→ **TEXT PASSAGE**:
Segment Open

@dataclass
class StreamConfig:
video_buffer_size: int = 8
audio_buffer_size: int = 1600 # ~100ms at 16kHz
inference_interval_ms: int = 100
max_latency_ms: int = 500
class StreamingMultiModalProcessor:
def __init__(self, model, config: StreamConfig):
self.model = model
self.config = config
# Buffers for each modality
self.video_buffer = queue.Queue(maxsize=config.video_buffer_size)
self.audio_buffer = queue.Queue(maxsize=config.audio_buffer_size)
# State maintained across stream
self.video_state = None
self.audio_state = None
self.last_output_time = 0
async def process_video_stream(self, video_reader):
"""Process video stream with bounded latency."""
async def capture_loop():
async for frame in video_reader:
# Drop frames if buffer is full (prevents latency buildup)
if self.video_buffer.full():
try:
self.video_buffer.get_nowait()
except queue.Empty:
pass
self.video_buffer.put_nowait(frame)
async def inference_loop():
while True:
if not self.video_buffer.empty():
frames = []
while not self.video_buffer.empty():
frames.append(self.video_buffer.get())
# Process batch
result = await self._process_video_batch(frames)
# Handle backpressure: skip if processing too slow
if self._check_latency_budget(result.timestamp):
await self._emit_output(result)
else:
print(f"WARNING: Skipping frame due to latency ({result.latency_ms}ms)")
await asyncio.sleep(self.config.inference_interval_ms / 1000)

Segment Closed

→ **ENTRIES SHOWN**:
Segment Open

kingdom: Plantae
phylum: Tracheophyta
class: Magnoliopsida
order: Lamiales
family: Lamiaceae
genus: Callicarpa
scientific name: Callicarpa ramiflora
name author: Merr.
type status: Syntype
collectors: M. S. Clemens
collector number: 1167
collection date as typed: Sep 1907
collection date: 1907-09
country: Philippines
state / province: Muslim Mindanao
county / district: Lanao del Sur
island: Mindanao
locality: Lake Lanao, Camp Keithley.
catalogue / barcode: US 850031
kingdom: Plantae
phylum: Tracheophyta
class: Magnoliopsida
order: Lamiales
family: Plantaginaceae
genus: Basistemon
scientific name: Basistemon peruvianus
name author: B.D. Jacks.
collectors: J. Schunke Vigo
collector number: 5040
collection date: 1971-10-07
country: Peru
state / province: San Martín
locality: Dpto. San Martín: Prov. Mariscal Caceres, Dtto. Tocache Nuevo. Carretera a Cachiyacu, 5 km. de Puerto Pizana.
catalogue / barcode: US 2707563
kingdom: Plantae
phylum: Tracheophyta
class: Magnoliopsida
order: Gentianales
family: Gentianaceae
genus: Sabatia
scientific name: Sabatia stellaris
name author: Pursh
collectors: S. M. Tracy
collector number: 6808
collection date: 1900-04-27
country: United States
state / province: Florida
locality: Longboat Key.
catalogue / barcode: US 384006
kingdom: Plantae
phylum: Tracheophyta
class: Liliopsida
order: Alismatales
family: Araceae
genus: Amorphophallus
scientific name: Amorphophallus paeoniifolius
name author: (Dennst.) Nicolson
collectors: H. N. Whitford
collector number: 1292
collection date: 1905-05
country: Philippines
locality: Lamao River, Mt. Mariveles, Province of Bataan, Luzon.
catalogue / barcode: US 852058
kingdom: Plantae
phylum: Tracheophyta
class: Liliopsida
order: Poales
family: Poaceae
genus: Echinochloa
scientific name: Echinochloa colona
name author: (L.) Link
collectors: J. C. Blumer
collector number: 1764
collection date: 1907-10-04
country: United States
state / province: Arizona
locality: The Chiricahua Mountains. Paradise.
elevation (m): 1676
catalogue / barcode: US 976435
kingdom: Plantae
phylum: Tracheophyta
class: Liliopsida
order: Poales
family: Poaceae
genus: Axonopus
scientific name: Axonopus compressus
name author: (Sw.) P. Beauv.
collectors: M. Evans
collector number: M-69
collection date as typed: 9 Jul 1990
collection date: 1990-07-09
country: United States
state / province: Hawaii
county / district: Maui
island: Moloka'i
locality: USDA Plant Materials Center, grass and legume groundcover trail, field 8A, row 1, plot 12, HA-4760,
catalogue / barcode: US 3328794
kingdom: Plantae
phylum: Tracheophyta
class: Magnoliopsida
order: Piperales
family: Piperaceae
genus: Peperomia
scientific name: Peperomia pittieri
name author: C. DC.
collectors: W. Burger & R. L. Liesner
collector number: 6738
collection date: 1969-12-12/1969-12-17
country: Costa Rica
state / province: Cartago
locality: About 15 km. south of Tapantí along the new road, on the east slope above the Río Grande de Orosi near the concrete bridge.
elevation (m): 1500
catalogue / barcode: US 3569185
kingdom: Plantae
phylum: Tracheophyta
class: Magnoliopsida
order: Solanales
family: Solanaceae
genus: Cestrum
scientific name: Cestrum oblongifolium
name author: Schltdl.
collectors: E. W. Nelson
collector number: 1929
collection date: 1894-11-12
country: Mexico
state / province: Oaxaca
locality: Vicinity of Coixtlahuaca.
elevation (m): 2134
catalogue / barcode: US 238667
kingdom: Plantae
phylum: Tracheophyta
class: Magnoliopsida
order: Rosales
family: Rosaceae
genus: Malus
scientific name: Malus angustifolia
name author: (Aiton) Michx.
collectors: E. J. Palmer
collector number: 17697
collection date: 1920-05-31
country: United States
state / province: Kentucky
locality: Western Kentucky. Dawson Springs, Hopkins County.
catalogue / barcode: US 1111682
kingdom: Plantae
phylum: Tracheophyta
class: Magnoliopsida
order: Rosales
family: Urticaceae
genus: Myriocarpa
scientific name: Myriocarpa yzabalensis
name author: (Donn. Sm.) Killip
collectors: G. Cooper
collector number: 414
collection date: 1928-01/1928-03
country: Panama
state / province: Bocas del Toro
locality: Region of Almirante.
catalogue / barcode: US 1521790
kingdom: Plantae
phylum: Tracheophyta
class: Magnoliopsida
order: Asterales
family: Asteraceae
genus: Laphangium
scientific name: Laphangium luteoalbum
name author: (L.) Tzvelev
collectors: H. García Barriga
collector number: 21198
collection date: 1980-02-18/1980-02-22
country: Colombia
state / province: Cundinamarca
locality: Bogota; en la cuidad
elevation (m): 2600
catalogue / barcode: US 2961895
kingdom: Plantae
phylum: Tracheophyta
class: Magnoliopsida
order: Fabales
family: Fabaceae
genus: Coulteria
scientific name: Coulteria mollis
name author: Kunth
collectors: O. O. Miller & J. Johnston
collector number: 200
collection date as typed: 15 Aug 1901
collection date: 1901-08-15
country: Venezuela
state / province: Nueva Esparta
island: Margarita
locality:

Segment Closed

→ **ACTIONS TO TAKE**:
1 – Translate the sentence "Process video stream with bounded latency." from the streaming processor code into Spanish.
2 – Continue the streaming processor code from the point where it stops.

→ **ANSWERS FOR THIS EXERCISE**:
1 – Procesar el flujo de video con latencia acotada.

2 –
await asyncio.gather(capture_loop(), inference_loop())
async def _process_video_batch(self, frames):
"""Process a batch of video frames."""
start_time = time.time()
# Decode frames
frame_tensors = [self._decode_frame(f) for f in frames]
batch = torch.stack(frame_tensors)
# Run inference
with torch.no_grad():
output = self.model(batch)
latency_ms = (time.time() - start_time) * 1000
return StreamResult(
output=output,
timestamp=frames[-1].timestamp,
latency_ms=latency_ms
)
def _check_latency_budget(self, timestamp):
"""Ensure total latency stays within budget."""
current_time = time.time() * 1000
age = current_time - timestamp
return age < self.config.max_latency_ms
Optimization Techniques
Real-time processing requires careful optimization. The main bottlenecks: data transfer, model inference, and memory bandwidth.
def optimize_for_inference(model, input_shape):
"""Apply common inference optimizations."""
# 1. Quantization: reduce weight precision
# This typically provides 2-4x speedup with <1% accuracy loss
quantized_model = torch.quantization.quantize_dynamic(
model,
{torch.nn.Linear, torch.nn.Conv2d},
dtype=torch.qint8
)
# 2. TorchScript for eager compilation bypass
scripted_model = torch.jit.script(model)
# 3. Attention KV-cache for autoregressive models
# Reduces repeated computation on long sequences
model.use_cache = True
return quantized_model
def benchmark_latency(model, input_shape, num_runs=100):
"""Measure inference latency distribution."""
# Warmup
for _ in range(10):
_ = model(torch.randn(*input_shape))
latencies = []
for _ in range(num_runs):
start = time.perf_counter()
_ = model(torch.randn(*input_shape))
latencies.append((time.perf_counter() - start) * 1000)
return {
"mean_ms": np.mean(latencies),
"p50_ms": np.percentile(latencies, 50),
"p95_ms": np.percentile(latencies, 95),
"p99_ms": np.percentile(latencies, 99),
}
Handling Variable Frame Rates
Real-world video streams have variable frame rates. The processing system must adapt without accumulating latency.
def adaptive_frame_processing(frame, last_processed_time, target_fps=30):
"""Decide whether to process a frame based on timing."""
current_time = time.time()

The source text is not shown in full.